Kitap Adı: Tatlı Şeytan
Orijinal Adı: Sweet Evil (Sweet Trilogy #1)
Yazar: Wendy Higgins
Sayfa Sayısı: 536
Yayınevi: GO KİTAP
Çıkış Tarihi: 12/2014
Goodreads Puanu: 4.14/5
Benim Puanım: 2,5/5
Arka Sayfa;
On altı yaşındaki, lise öğrencisi Anna Whitt yaşıtlarından biraz farklı bir genç kızdır. Anna, renkler vasıtasıyla insanların duygularını görür, hatta isterse hisseder. Kilometrelerce ötedeki sesleri duyar, kokuları alır. Anna, farklı olduğunu bilir ama "ne" olduğuna dair en ufak bir fikri yoktur. Ta ki gizemli yakışıklı Kaidan Rowe ile tanışana dek. Kaidan, onun da kendisi gibi, iblis soyundan gelen bir Nefil olduğunu açıklayınca Anna'nın önünde karanlık bir dünyanın kapıları aralanır. Kaidan’ın büyüsüne kapılıp bu dünyaya adımını attığında artık hiçbir şey eskisi gibi olmayacaktır. Hayatı boyunca "iyi bir kız" olan Anna, ya diğer Nefiller gibi iblislere boyun eğip kötülüğe hizmet edecek ya da kaderini baştan yazacaktır...

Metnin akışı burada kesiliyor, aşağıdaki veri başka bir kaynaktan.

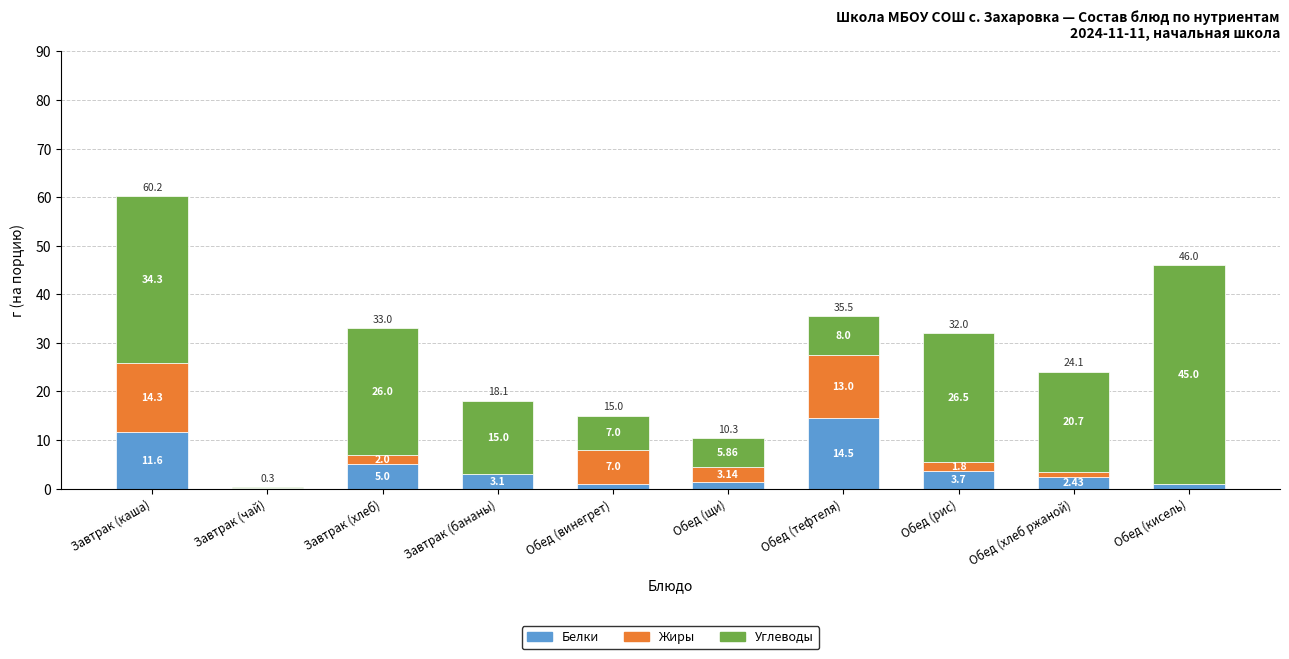

What is the total value across all series at Обед (кисель)?

46.0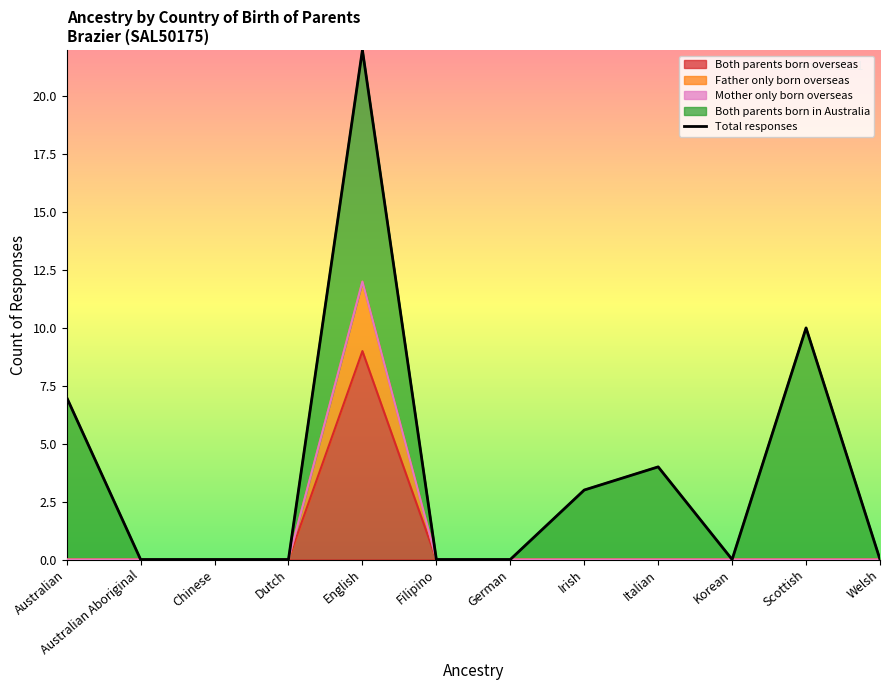

True or false: the data shows 4 at Italian.

True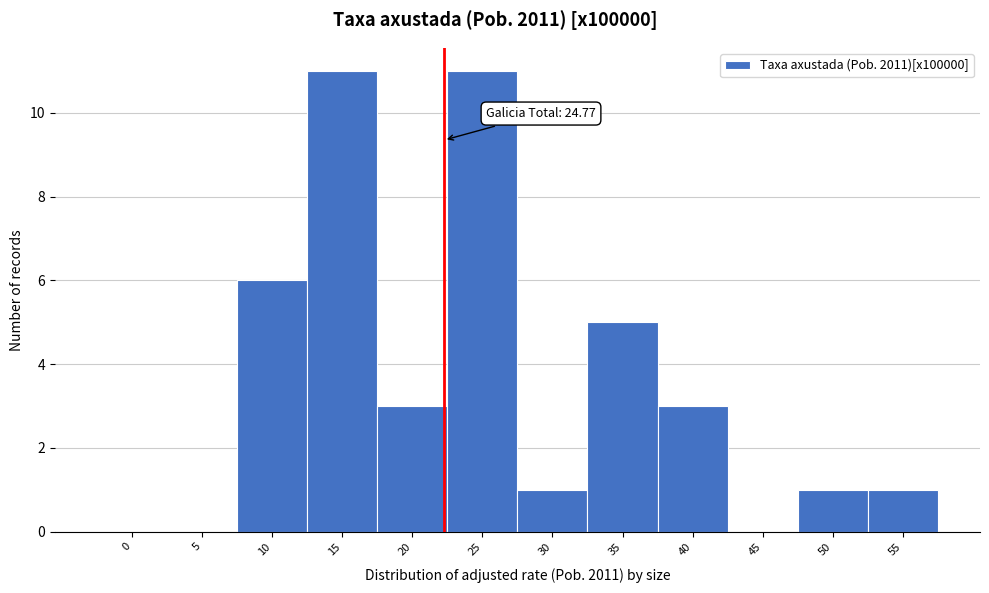

Reading right to left, transcribe all the data shown in this chart.

55=1	50=1	45=0	40=3	35=5	30=1	25=11	20=3	15=11	10=6	5=0	0=0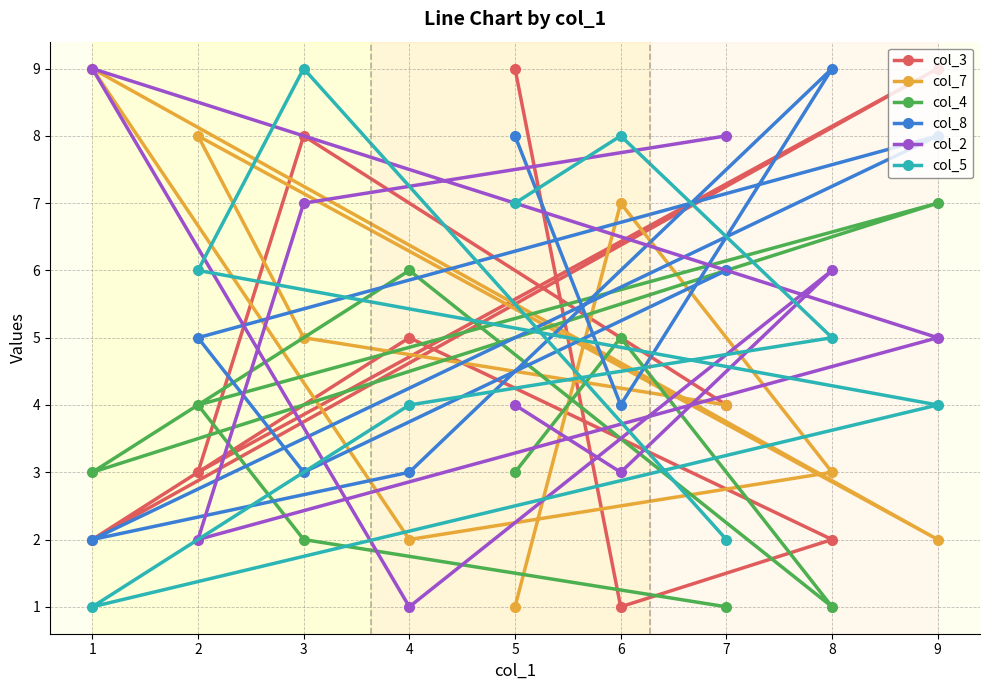

Rank the series by their maximum value, from highest to lowest.

col_3, col_7, col_8, col_2, col_5, col_4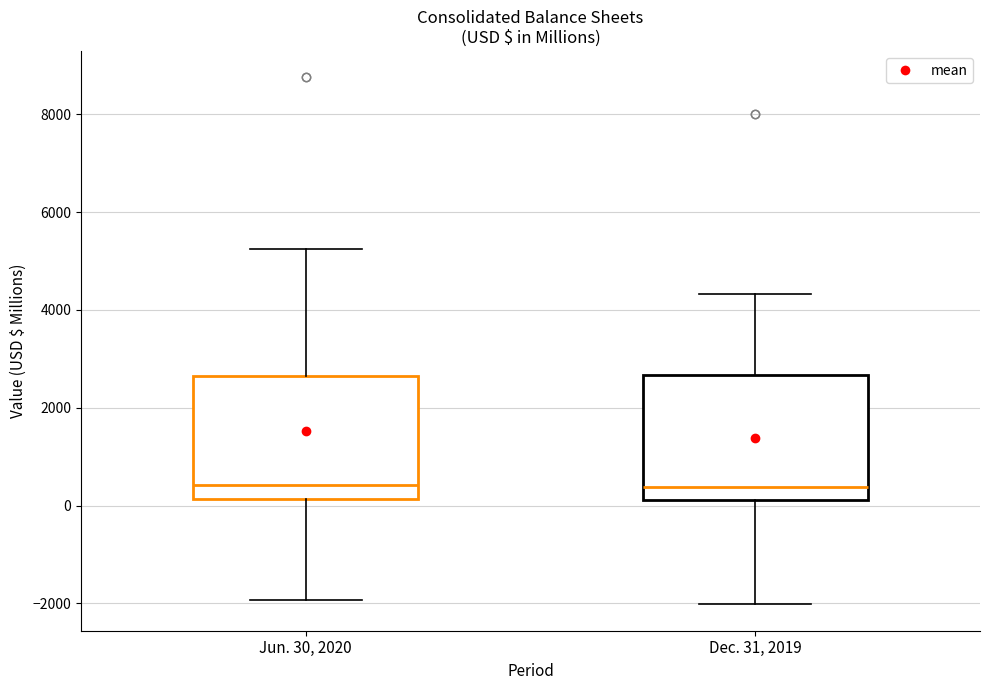

Reading left to right, transcribe this box plot: for each box, give where its median line is, the range the box spans, and where its two whiskers end, as read against the y-axis. The values are not printed on the chart, so give them approximately, as read against the axis.

Jun. 30, 2020: median 400, box 200 to 2600, whiskers -2000 to 5200
Dec. 31, 2019: median 400, box 200 to 2600, whiskers -2000 to 4400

Bu seriyi ciddi ciddi çok merak ediyordum ve artık dayanamayıp okudum ilk kitabını. Öncelikle ben hayaletli veya melekli tanrılı kitapları okumayı sevmiyorum. O tip kavramlar geçtikçe beni basıyor kitap resmen. O yüzden kitaba bir eksiyle başlamış oldum. Anna ergen bir karakterdi o yüzden yaptıkları karşısında ne kadar aptalsın falan demedim. Kitaptaki karakterleri çok sevdiğimi söylesem yalan olur. Özellikle Kaidan'ı sevemedim çünkü bana çok itici geldi. Sonra birkaç yorumu okuyunca daha samimi gelmeye başladı gözüme. Yaşam biçimi ve kendini tuttuğu konular yine de değişikti. Anna desen birkaç kez suratımı domatese döndürdü çünkü yazar gerçekten onun hislerini çok güzel belirtmişti.
Kitap boyunca çok az heyecan yaşadım ve neden bu kadar uzun diye sorup durdum. İşaretleyecek anlamlı cümleler de bulamadım. Ben bu kitabı niye okudum :( Her zaman inat edip serilere ilk kitabı beğenmesem bile devam ettiğim için bu kitap her ne kadar beni tatmin etmese de hemen ikinci kitaba başlayacağım. Serinin gitgide güzelleşmesini umuyorum. Her ne kadar konu farklı fantastik olursa olsun baş karakterler için iyi kız kötü çocuk diyebilir miyiz? Aynen öyle! Kitap boyunca sevdiğim şeyler; Anna'nın içinde yaşadığı hüznü yazarın güzel ve keskin bir dille belirtip okuyucu sarsması. Kaidan'ın her ne kadar kendini tutsa da Anna'ya karşı farklı bir şefkat benimsediğini inanmamız ve yazarın dilinin sıkmamasıydı. Ayrıca yazar yakınlaşma sahnelerini çarpıcı yazmasaydı sanırım daha az puan verebilirdim. Young adult okumayı seven biriyim ve en azından yazar o sayfalarda detay kullanıp kitabı daha çarpıcı ve heyecanlı yapmış. O bakımdan beğendiğimi de belirtmeliyim. Akıcı bir kitaptı ama yine de çok beğenerek okuduğum veya bana çok farklı hisler yaşatan akıcı bir kitap değildi. Serinin ikinci kitabını daha çok sevmem umuduyla!